- **Assigned task**: Images in the records should be skipped while the rest is transcribed verbatim.

== Data records ==

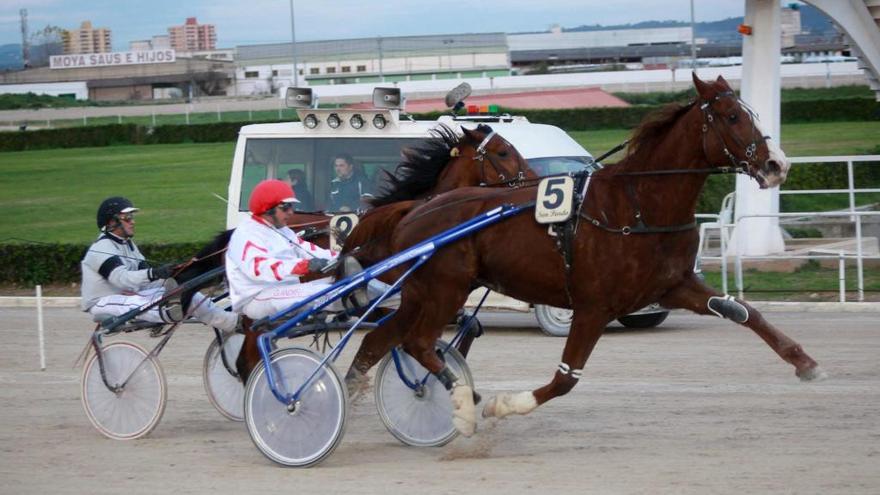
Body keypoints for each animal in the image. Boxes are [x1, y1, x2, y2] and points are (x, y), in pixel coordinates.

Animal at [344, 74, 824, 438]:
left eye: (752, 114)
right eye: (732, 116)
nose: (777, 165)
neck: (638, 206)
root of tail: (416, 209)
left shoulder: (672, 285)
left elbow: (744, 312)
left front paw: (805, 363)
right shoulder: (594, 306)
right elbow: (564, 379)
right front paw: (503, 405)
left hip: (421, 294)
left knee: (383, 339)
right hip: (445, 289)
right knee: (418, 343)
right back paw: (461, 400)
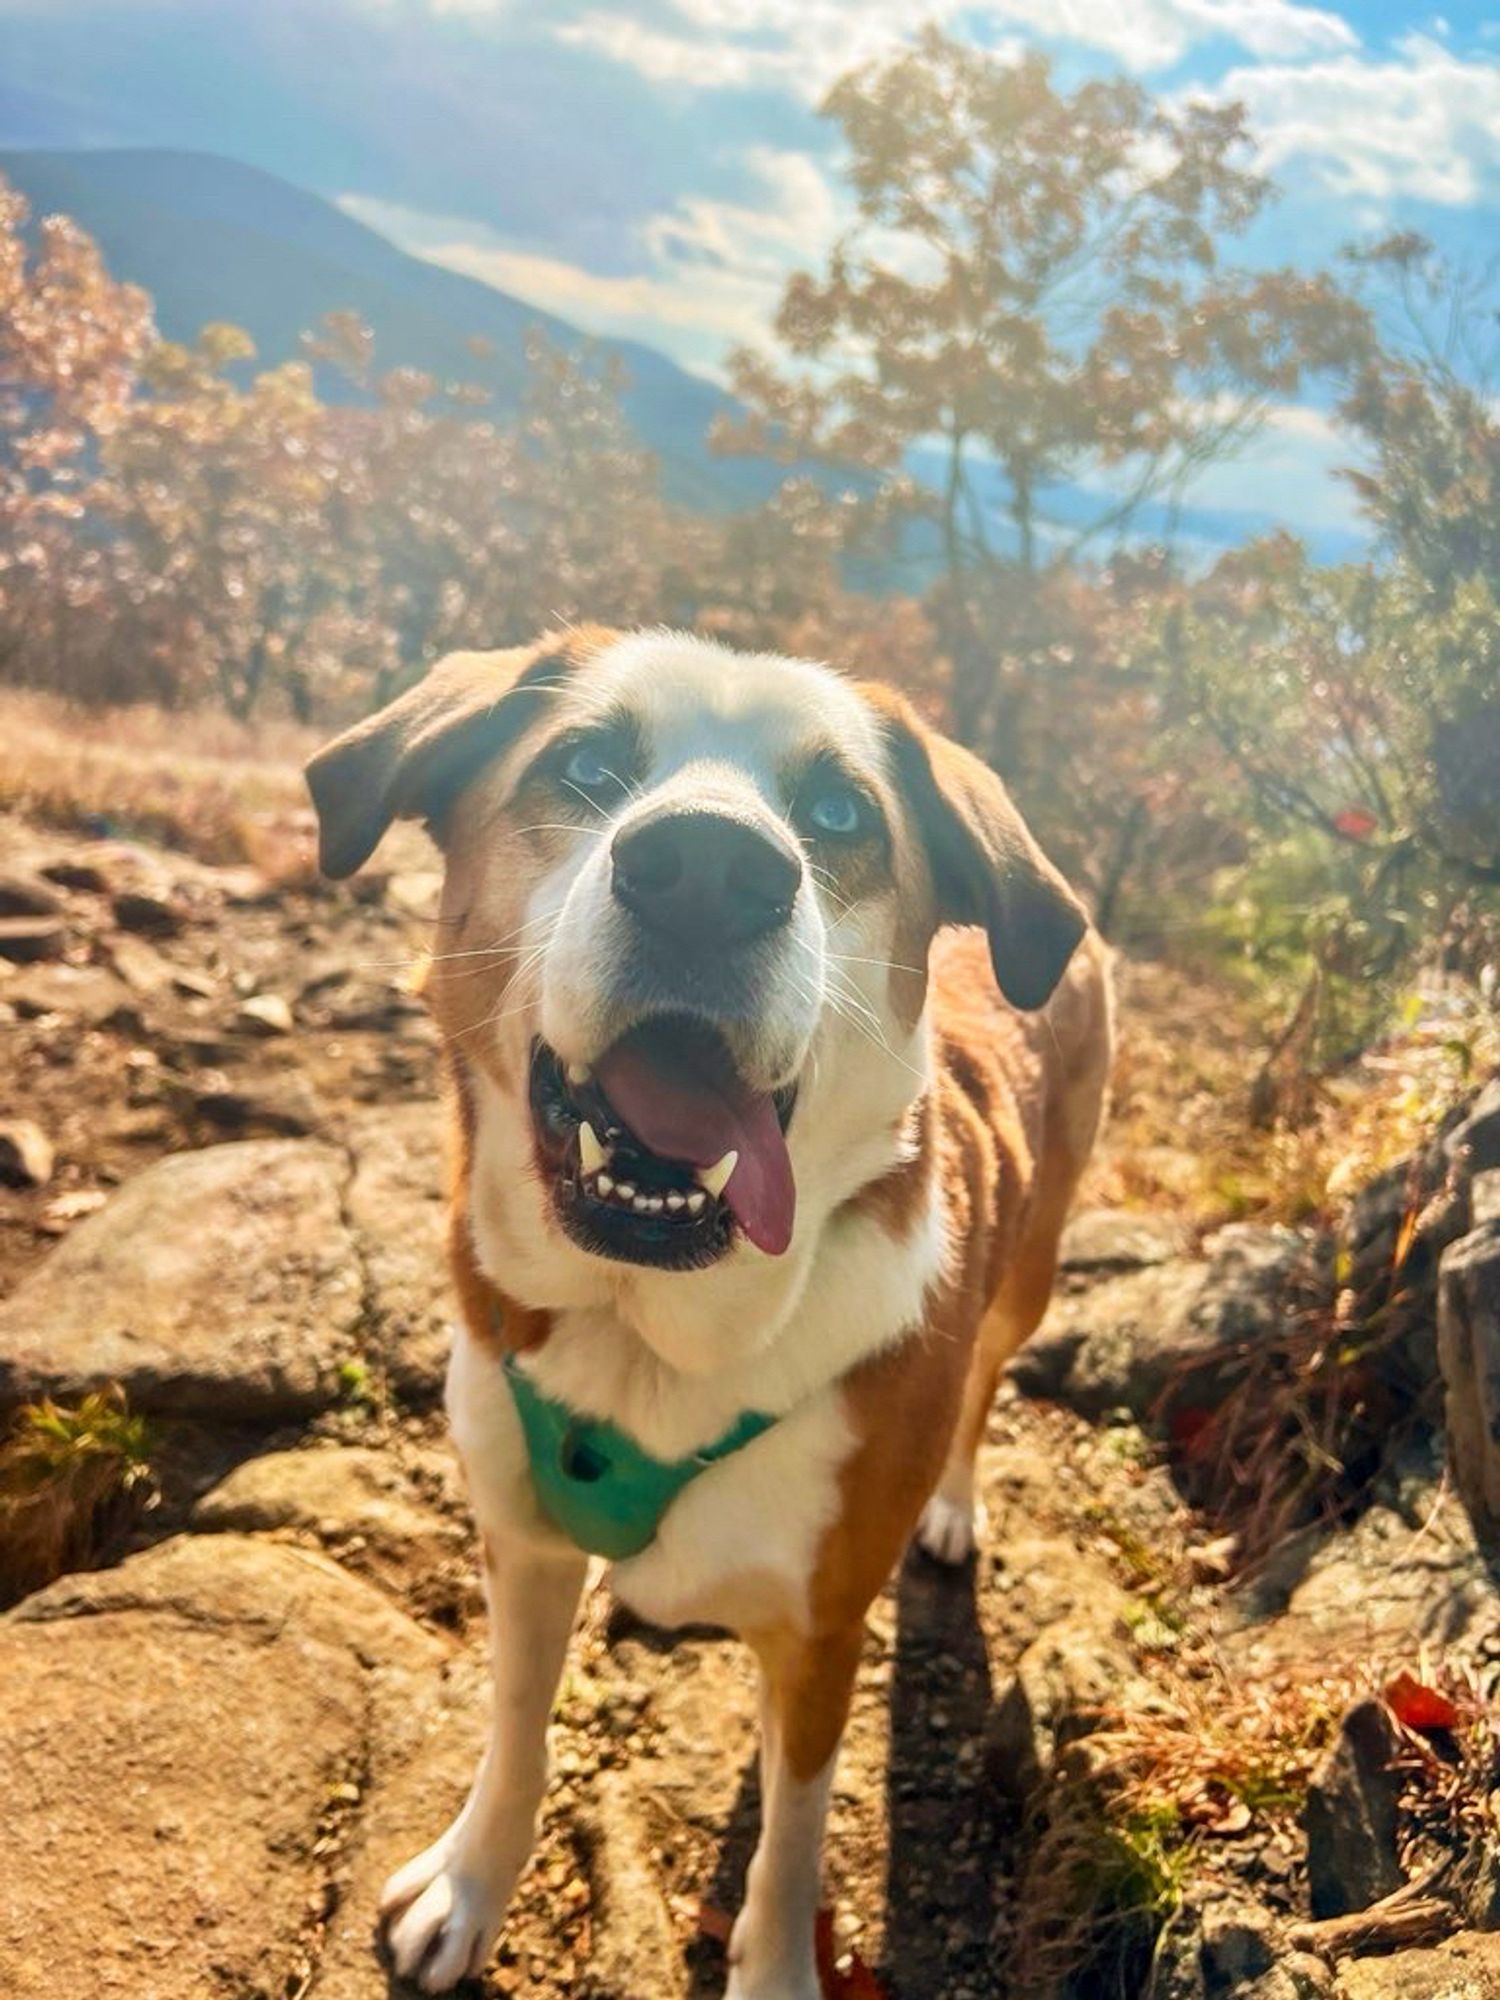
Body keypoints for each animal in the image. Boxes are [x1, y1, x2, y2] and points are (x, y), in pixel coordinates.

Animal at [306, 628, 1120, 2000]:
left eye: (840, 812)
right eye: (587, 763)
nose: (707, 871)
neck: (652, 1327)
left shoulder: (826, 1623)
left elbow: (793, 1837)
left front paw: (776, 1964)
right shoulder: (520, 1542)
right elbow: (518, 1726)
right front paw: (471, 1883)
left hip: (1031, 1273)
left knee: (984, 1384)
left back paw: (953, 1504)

===

- **Task response**:
Body keypoints for each animal in the image. Boxes are [x1, y1, x2, y2] and points are (x, y), in pixel coordinates.

Animal at [344, 74, 824, 438]:
left eye: (752, 114)
right eye: (732, 116)
nose: (777, 165)
neck: (638, 206)
root of tail: (416, 209)
left shoulder: (672, 285)
left elbow: (744, 312)
left front paw: (805, 363)
right shoulder: (594, 306)
right elbow: (564, 379)
right front paw: (503, 405)
left hip: (421, 294)
left knee: (383, 339)
right hip: (445, 289)
right knee: (418, 343)
right back paw: (461, 400)
Body keypoints for each animal in the image. Boxes are [x1, y1, x2, y2] and points are (x, y), in pixel coordinates.

Animal at [306, 628, 1120, 2000]:
left eye: (840, 812)
right eye: (587, 763)
nose: (707, 871)
neck: (652, 1327)
left shoulder: (826, 1623)
left elbow: (793, 1837)
left front paw: (776, 1964)
right shoulder: (520, 1542)
right elbow: (518, 1726)
right front paw: (471, 1883)
left hip: (1031, 1273)
left knee: (984, 1384)
left back paw: (953, 1504)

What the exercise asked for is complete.